PyTorch PrivateUse1 device for nntile (TensorGraph ops via libnntile)
Project description
torch_nntile
PyTorch PrivateUse1 device registered as device="nntile".
Prebuilt wheels (0.0.1)
Wheels are built in CI, not published to PyPI. Install from a downloaded
.whl file after installing the matching torch build.
CI workflow
| Workflow (Actions sidebar / run title) | torch_nntile wheels |
| Workflow file | .github/workflows/torch-nntile-wheels.yml |
| Trigger | Pull requests to graph_api, or manual Run workflow |
| Python | 3.12 (cp312) |
Wheels build on every open PR to graph_api (push/sync/reopen), when a PR is
merged, or when a maintainer starts the workflow manually
(workflow_dispatch). Closed PRs that were not merged are skipped.
Triggering a build
Automatic: open or update a PR targeting graph_api (or merge it).
Manual: from a machine with write access to the repo:
gh workflow run torch-nntile-wheels.yml --ref graph_api
gh run watch
In the GitHub UI, Run workflow appears only when the workflow file with
workflow_dispatch exists on the repository default branch (see
GitHub docs).
Use gh workflow run if the button is missing.
Each matrix job uploads a separate artifact — there is no single bundle with all platforms:
| Job | Artifact name |
|---|---|
| Linux CUDA x86_64 | torch-nntile-wheel-cp312-manylinux_x86_64 |
| macOS arm64 CPU | torch-nntile-wheel-cp312-macosx_arm64 |
Download (GitHub UI): Actions → torch_nntile wheels → pick a run → Artifacts at the bottom of the run page.
Download (gh CLI):
gh run list --workflow=torch-nntile-wheels.yml --limit 5
gh run download RUN_ID -D wheelhouse
# → wheelhouse/torch-nntile-wheel-cp312-manylinux_x86_64/*.whl
# → wheelhouse/torch-nntile-wheel-cp312-macosx_arm64/*.whl
Linux (CUDA, torch 2.9.1)
Linux CUDA wheels are built against torch==2.9.1. PyTorch may be CPU-only
from default PyPI; a CUDA build of PyTorch is not required. NVIDIA math
libraries come from nvidia-*-cu12 pip packages (declared as torch_nntile
dependencies on Linux x86_64), not from the wheel itself.
pip install torch==2.9.1
pip install /path/to/torch_nntile-0.0.1-cp312-cp312-manylinux_2_28_x86_64.whl
pip install of the wheel pulls the NVIDIA packages on Linux automatically.
You can also install them manually:
pip install nvidia-cublas-cu12 nvidia-cudnn-cu12 nvidia-cusparse-cu12 \
nvidia-cusolver-cu12 nvidia-nvjitlink-cu12 nvidia-cuda-runtime-cu12
The wheel bundles libstarpu (CUDA-enabled, up to 8 devices, no FXT tracing),
libnntile, and small transitive deps (OpenBLAS, hwloc).
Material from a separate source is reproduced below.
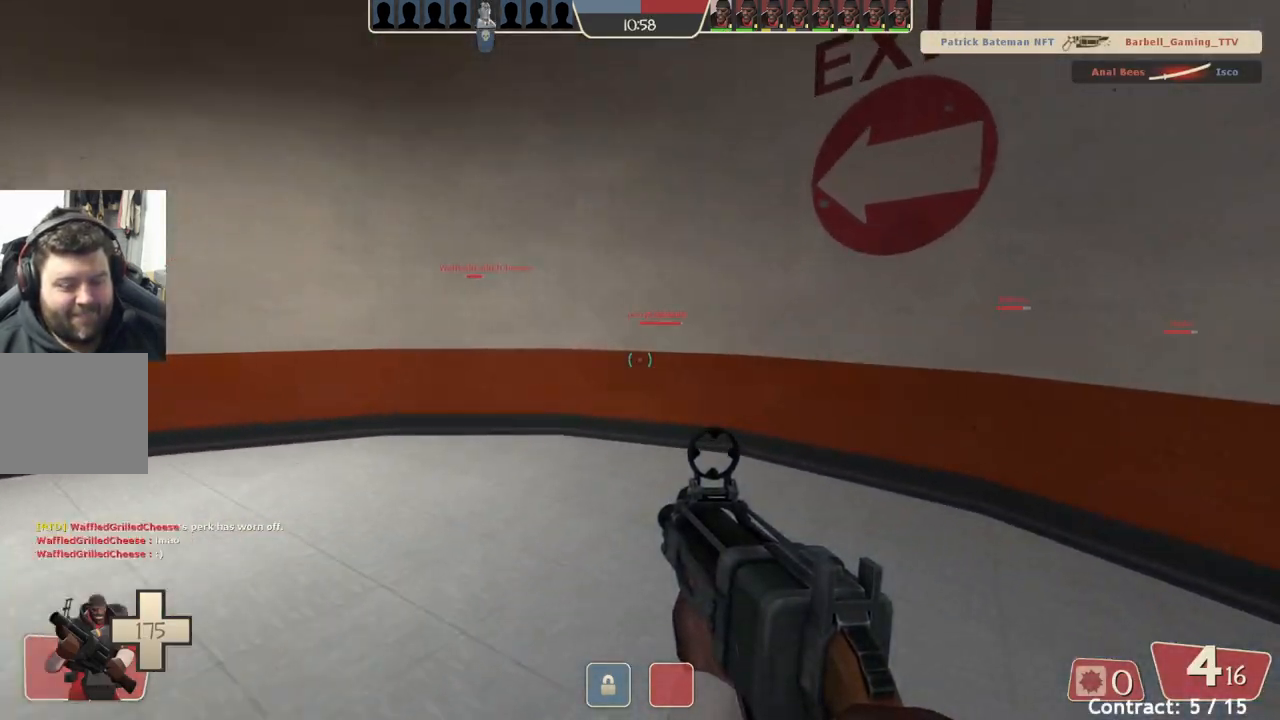
{"buttons": [], "left_stick": "up", "events": []}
A compatible NVIDIA
driver is required at runtime for CUDA StarPU workers (ncuda > 0).
macOS arm64 (CPU-only, torch 2.9.1)
pip install torch==2.9.1
pip install /path/to/torch_nntile-0.0.1-cp312-cp312-macosx_14_0_arm64.whl
StarPU runs on CPU workers only (ncuda=0). macOS 14.0+ (arm64).
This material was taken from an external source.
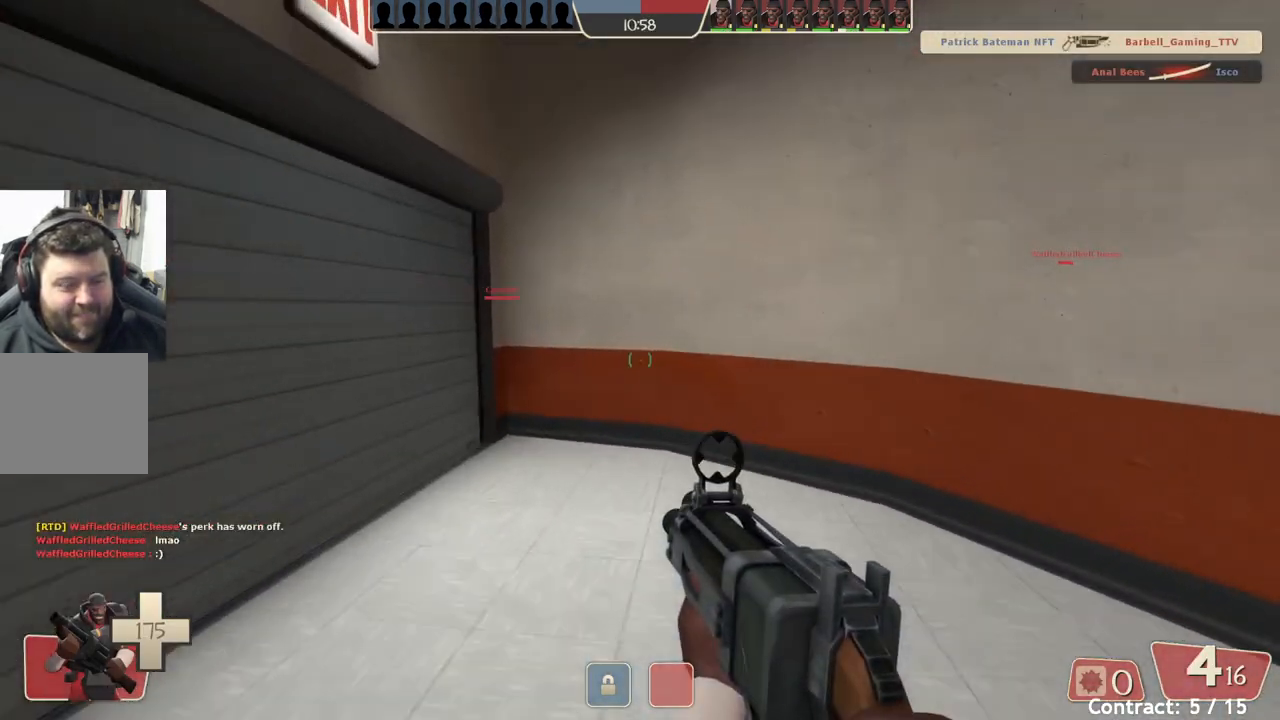
{"buttons": [], "left_stick": "up", "events": [[133, "left_stick", "up-left"], [500, "left_stick", "up"]]}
Publishing to PyPI is manual: download CI artifacts and run twine upload locally.
See docs/build/README.md for maintainer CI details.
Phase 1 (stub)
Tensor storage is backed by a host std::vector<uint8_t> buffer. Supports
allocation, tensor.to("nntile") / .cpu(), and a global CPU fallback for
unsupported ATen ops. Does not require libnntile.
Phase 2 (TensorGraph ops)
When built with NNTILE_BUILD_DIR pointing at a CMake build tree, selected ops
run through libnntile TensorGraph → TileGraph → Runtime:
| PyTorch op | libnntile |
|---|---|
a + b |
tensor::add |
F.linear / nn.Linear (no bias) |
tensor::gemm |
F.relu / nn.ReLU |
tensor::relu |
| ReLU backward | tensor::relu_backward (+ tensor::clear on output) |
linear backward / mm |
tensor::gemm |
torch_nntile.training.cross_entropy |
maxsumexp, logsumexp, total_sum_accum, softmax, subtract_indexed_outputs; backward: chained scale_slice, multiply_slice |
torch_nntile.training.SGD |
tensor::sgd_step (fused SGD with momentum) |
PyTorch C-order shapes are converted to TensorGraph storage layout internally.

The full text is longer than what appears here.